**Task to complete**
Make the copy match the entries below exactly, with no pictures carried over.

**Input**
§ §
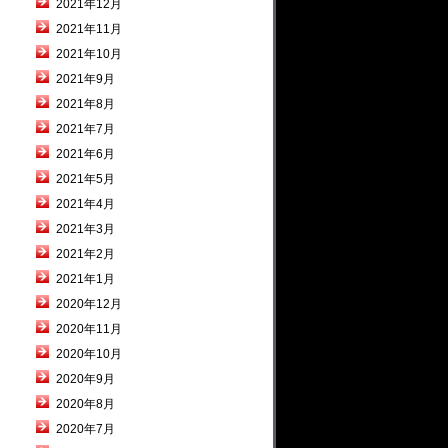
2021年12月
2021年11月
2021年10月
2021年9月
2021年8月
2021年7月
2021年6月
2021年5月
2021年4月
2021年3月
2021年2月
2021年1月
2020年12月
2020年11月
2020年10月
2020年9月
2020年8月
2020年7月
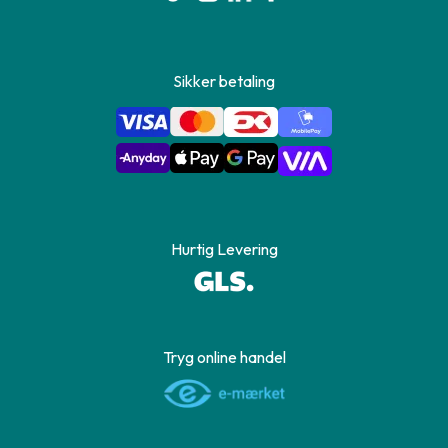
Sikker betaling
Hurtig Levering
Tryg online handel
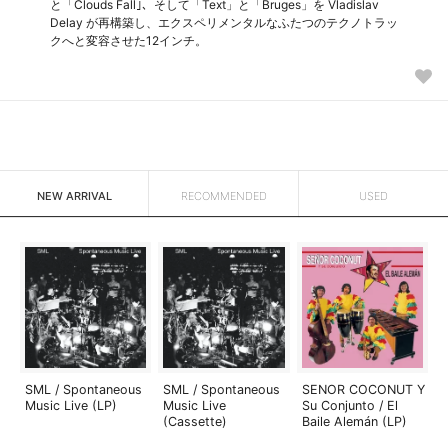
と「Clouds Fall｣、そして「Text」と「Bruges」を Vladislav
Delay が再構築し、エクスペリメンタルなふたつのテクノトラッ
クへと変容させた12インチ。
NEW ARRIVAL
RECOMMENDED
USED
SML / Spontaneous
SML / Spontaneous
SENOR COCONUT Y
Music Live (LP)
Music Live
Su Conjunto / El
(Cassette)
Baile Alemán (LP)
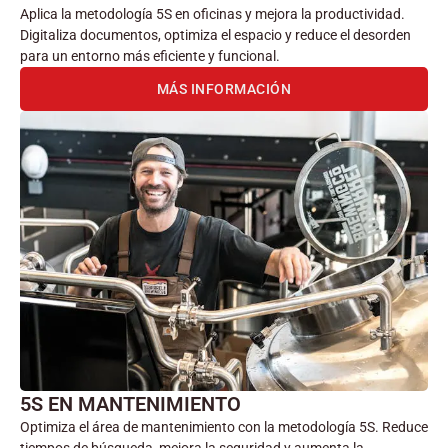
Aplica la metodología 5S en oficinas y mejora la productividad.
Digitaliza documentos, optimiza el espacio y reduce el desorden
para un entorno más eficiente y funcional.
MÁS INFORMACIÓN
5S EN MANTENIMIENTO
Optimiza el área de mantenimiento con la metodología 5S. Reduce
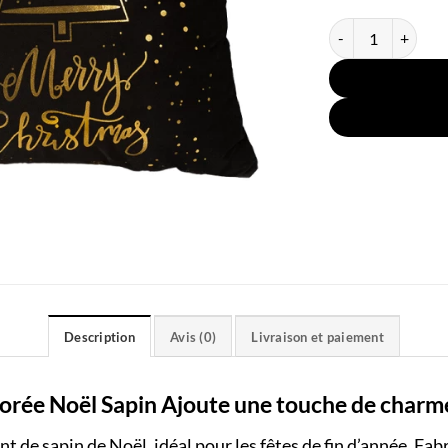
quantité de Housse
Description
Avis (0)
Livraison et paiement
rée Noël Sapin Ajoute une touche de charme 
 de sapin de Noël, idéal pour les fêtes de fin d’année. Fab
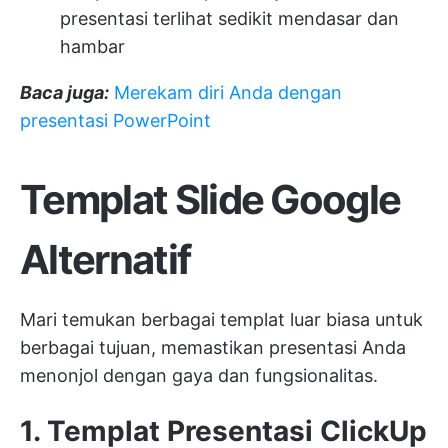
presentasi terlihat sedikit mendasar dan
hambar
Baca juga:
Merekam diri Anda dengan
presentasi PowerPoint
Templat Slide Google
Alternatif
Mari temukan berbagai templat luar biasa untuk
berbagai tujuan, memastikan presentasi Anda
menonjol dengan gaya dan fungsionalitas.
1. Templat Presentasi ClickUp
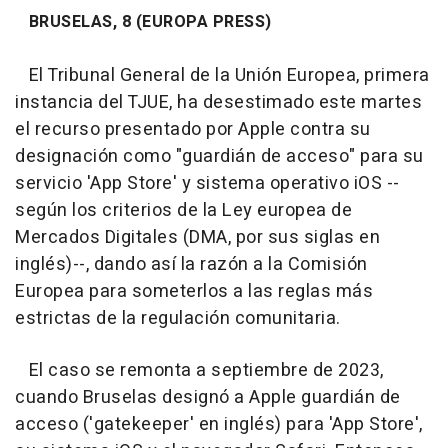
BRUSELAS, 8 (EUROPA PRESS)
El Tribunal General de la Unión Europea, primera
instancia del TJUE, ha desestimado este martes
el recurso presentado por Apple contra su
designación como "guardián de acceso" para su
servicio 'App Store' y sistema operativo iOS --
según los criterios de la Ley europea de
Mercados Digitales (DMA, por sus siglas en
inglés)--, dando así la razón a la Comisión
Europea para someterlos a las reglas más
estrictas de la regulación comunitaria.
El caso se remonta a septiembre de 2023,
cuando Bruselas designó a Apple guardián de
acceso ('gatekeeper' en inglés) para 'App Store',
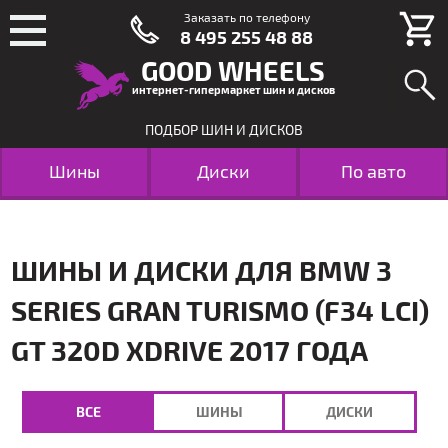
Заказать по телефону
8 495 255 48 88
GOOD WHEELS
интернет-гипермаркет шин и дисков
ПОДБОР ШИН И ДИСКОВ
Шины
Диски
По авто
ШИНЫ И ДИСКИ ДЛЯ BMW 3
SERIES GRAN TURISMO (F34 LCI)
GT 320D XDRIVE 2017 ГОДА
ВСЕ
ШИНЫ
ДИСКИ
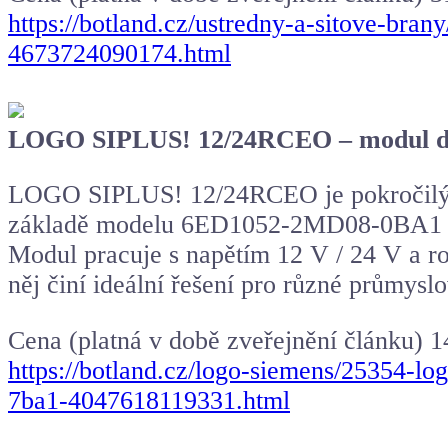
https://botland.cz/ustredny-a-sitove-bra
4673724090174.html
LOGO SIPLUS! 12/24RCEO – modul dig
LOGO SIPLUS! 12/24RCEO je pokročilý l
základě modelu 6ED1052-2MD08-0BA1 nabíz
Modul pracuje s napětím 12 V / 24 V a roz
něj činí ideální řešení pro různé průmysl
Cena (platná v době zveřejnění článku) 1
https://botland.cz/logo-siemens/25354-l
7ba1-4047618119331.html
§ §
**Reply to the exercise**
2021年12月
2021年11月
2021年10月
2021年9月
2021年8月
2021年7月
2021年6月
2021年5月
2021年4月
2021年3月
2021年2月
2021年1月
2020年12月
2020年11月
2020年10月
2020年9月
2020年8月
2020年7月
Sikker betaling
Hurtig Levering
Tryg online handel
と「Clouds Fall｣、そして「Text」と「Bruges」を Vladislav
Delay が再構築し、エクスペリメンタルなふたつのテクノトラッ
クへと変容させた12インチ。
NEW ARRIVAL
RECOMMENDED
USED
SML / Spontaneous
SML / Spontaneous
SENOR COCONUT Y
Music Live (LP)
Music Live
Su Conjunto / El
(Cassette)
Baile Alemán (LP)
Aplica la metodología 5S en oficinas y mejora la productividad.
Digitaliza documentos, optimiza el espacio y reduce el desorden
para un entorno más eficiente y funcional.
MÁS INFORMACIÓN
5S EN MANTENIMIENTO
Optimiza el área de mantenimiento con la metodología 5S. Reduce
quantité de Housse
Description
Avis (0)
Livraison et paiement
rée Noël Sapin Ajoute une touche de charme 
 de sapin de Noël, idéal pour les fêtes de fin d’année. Fab
presentasi terlihat sedikit mendasar dan
hambar
Baca juga:
Merekam diri Anda dengan
presentasi PowerPoint
Templat Slide Google
Alternatif
Mari temukan berbagai templat luar biasa untuk
berbagai tujuan, memastikan presentasi Anda
menonjol dengan gaya dan fungsionalitas.
1. Templat Presentasi ClickUp
BRUSELAS, 8 (EUROPA PRESS)
El Tribunal General de la Unión Europea, primera
instancia del TJUE, ha desestimado este martes
el recurso presentado por Apple contra su
designación como "guardián de acceso" para su
servicio 'App Store' y sistema operativo iOS --
según los criterios de la Ley europea de
Mercados Digitales (DMA, por sus siglas en
inglés)--, dando así la razón a la Comisión
Europea para someterlos a las reglas más
estrictas de la regulación comunitaria.
El caso se remonta a septiembre de 2023,
cuando Bruselas designó a Apple guardián de
acceso ('gatekeeper' en inglés) para 'App Store',
Заказать по телефону
8 495 255 48 88
GOOD WHEELS
интернет-гипермаркет шин и дисков
ПОДБОР ШИН И ДИСКОВ
Шины
Диски
По авто
ШИНЫ И ДИСКИ ДЛЯ BMW 3
SERIES GRAN TURISMO (F34 LCI)
GT 320D XDRIVE 2017 ГОДА
ВСЕ
ШИНЫ
ДИСКИ
https://botland.cz/ustredny-a-sitove-bra
4673724090174.html
LOGO SIPLUS! 12/24RCEO – modul dig
LOGO SIPLUS! 12/24RCEO je pokročilý l
základě modelu 6ED1052-2MD08-0BA1 nabíz
Modul pracuje s napětím 12 V / 24 V a roz
něj činí ideální řešení pro různé průmysl
Cena (platná v době zveřejnění článku) 1
https://botland.cz/logo-siemens/25354-l
7ba1-4047618119331.html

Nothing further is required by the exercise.